Methods: They systematically searched Medline, Embase, Cochrane Library, and Web of Science from January 1998 to October 2023 for studies reporting the sensitivity and specificity of IgA-tTG ≥ 10 x ULN against duodenal biopsies (Marsh grade ≥ 2) in adults with suspected celiac disease. A bivariate random effects model was used to calculate the summary estimates of sensitivity, specificity, and positive and negative likelihood ratios. The positive and negative likelihood ratios were used to calculate the positive predictive value of the no-biopsy approach across different pretest probabilities of celiac disease. The methodological quality of the included studies was evaluated using the QUADAS-2 tool.
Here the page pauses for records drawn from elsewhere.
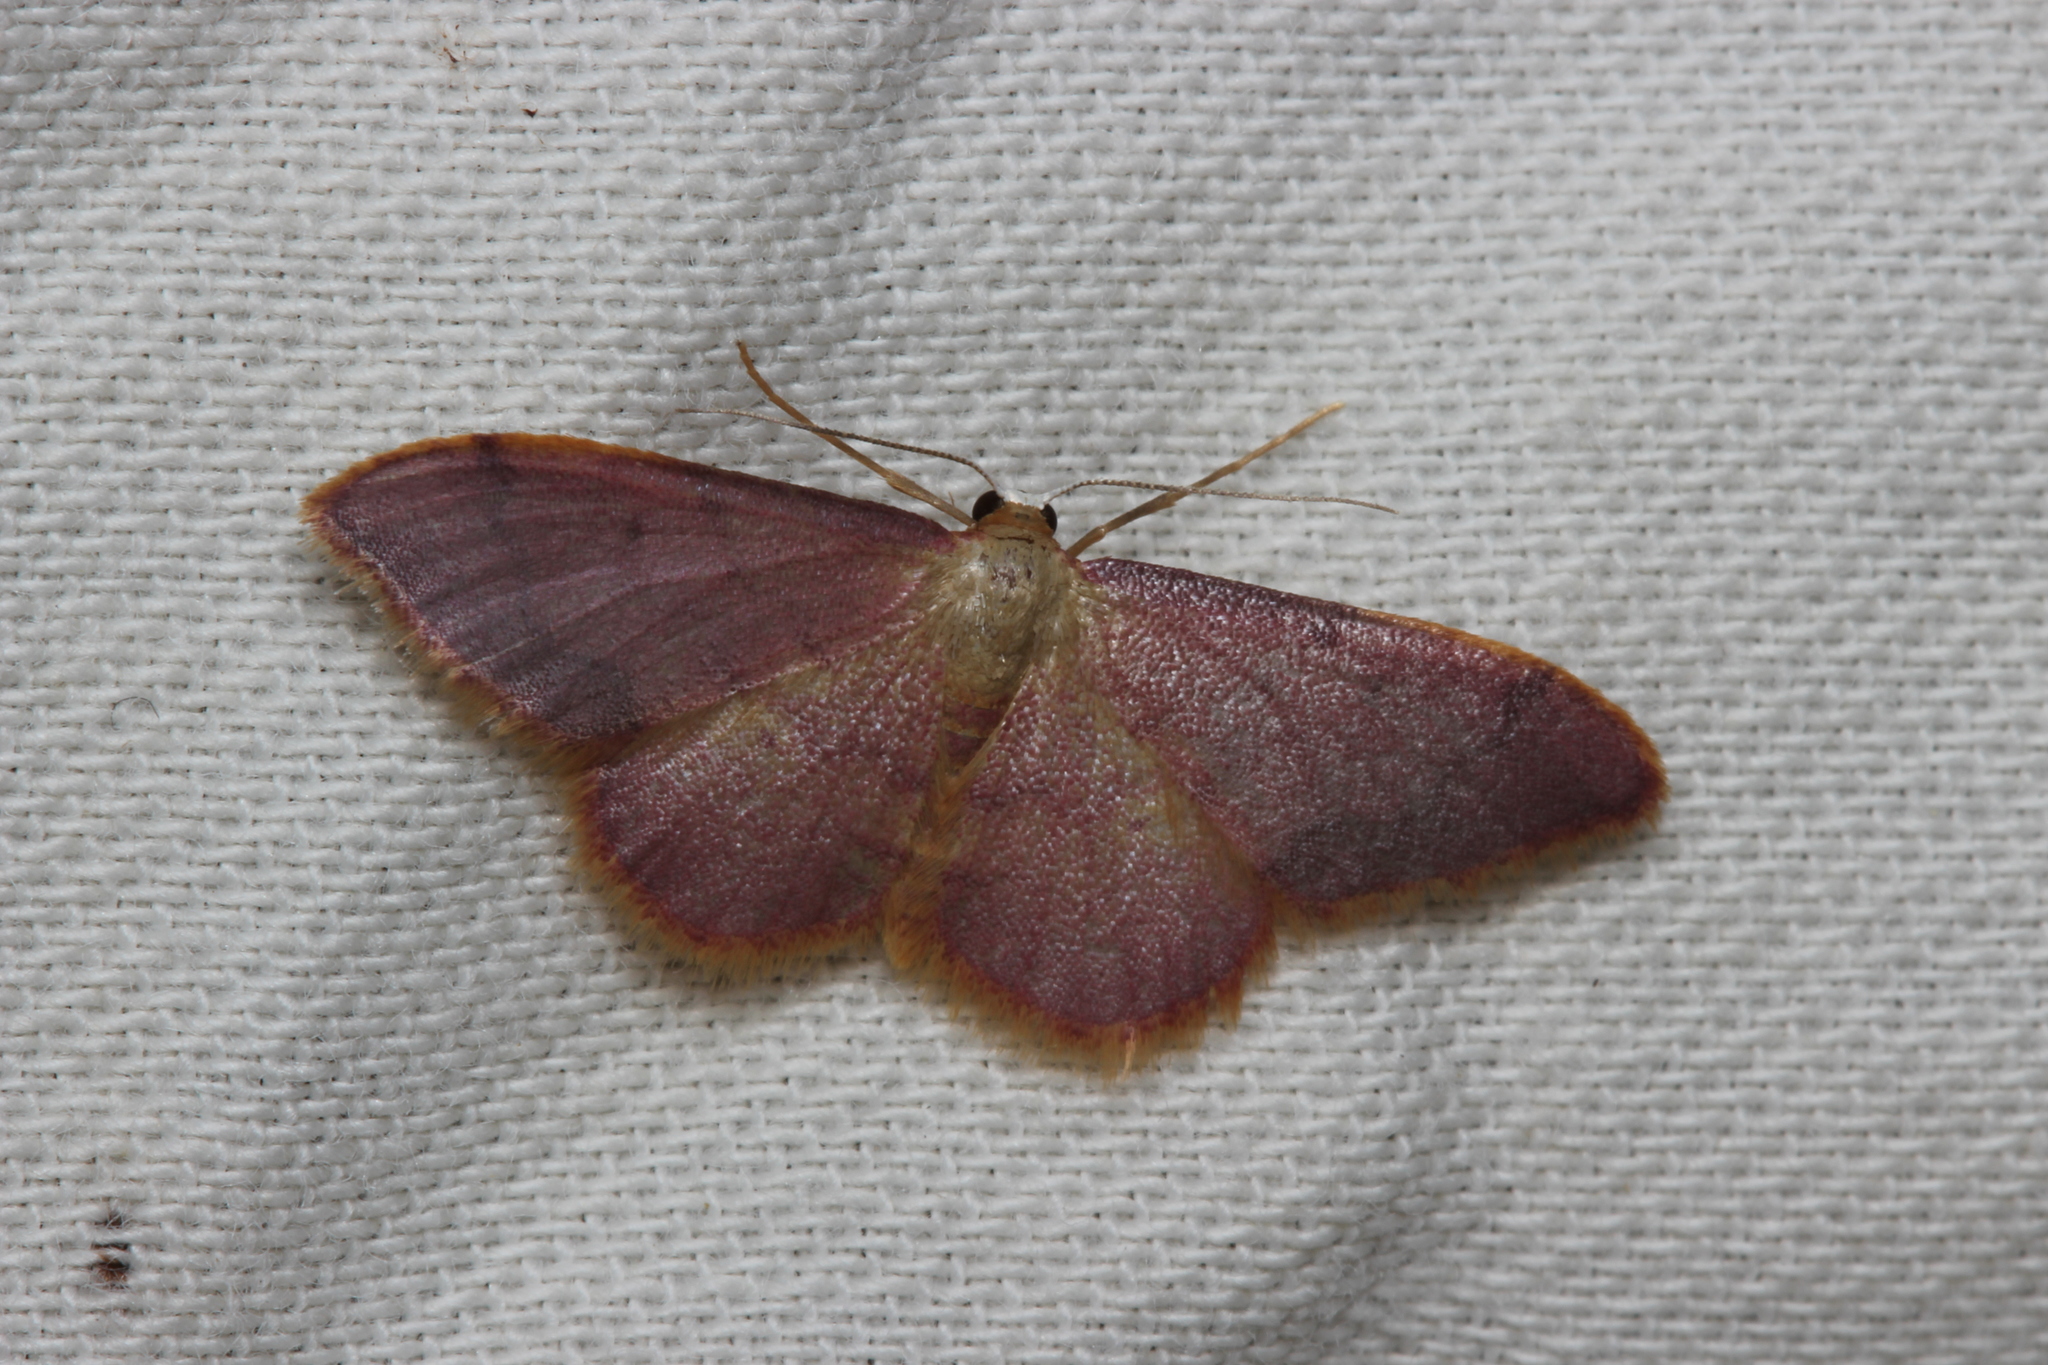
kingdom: Animalia
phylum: Arthropoda
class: Insecta
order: Lepidoptera
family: Geometridae
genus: Idaea
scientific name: Idaea ostrinaria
Results: A total of 18 studies comprising 12,103 participants from 15 countries were included. The pooled prevalence of biopsy-proven celiac disease in the included studies was 62% (95% confidence interval [CI]: 40–83%). The proportion of patients with IgA-tTG ≥ 10 x ULN was 32% (95% CI: 24–40%). The summary sensitivity of IgA-tTG ≥ 10 x ULN was 51% (95% CI: 42–60%), and the summary specificity was 100% (95% CI: 98–100%). The area under the summary receiver-operating characteristic curve was 0.83 (95% CI: 0.77–0.89). The positive predictive value of the no-biopsy approach to identify patients with celiac disease was 65%, 88%, 95%, and 99% if celiac disease prevalence was 1%, 4%, 10%, and 40%, respectively. Between-study heterogeneity was moderate (I2 = 30.3%), and additional sensitivity analyses did not significantly alter these findings. Only 1 study had a low risk of bias across all domains.

Conclusion: The results of this meta-analysis suggest that selected adult patients with immunoglobulin A anti-tissue transglutaminase antibody levels ≥ 10 times the upper limit of normal and a moderate to high pretest probability of celiac disease could be diagnosed without undergoing invasive endoscopy and duodenal biopsy.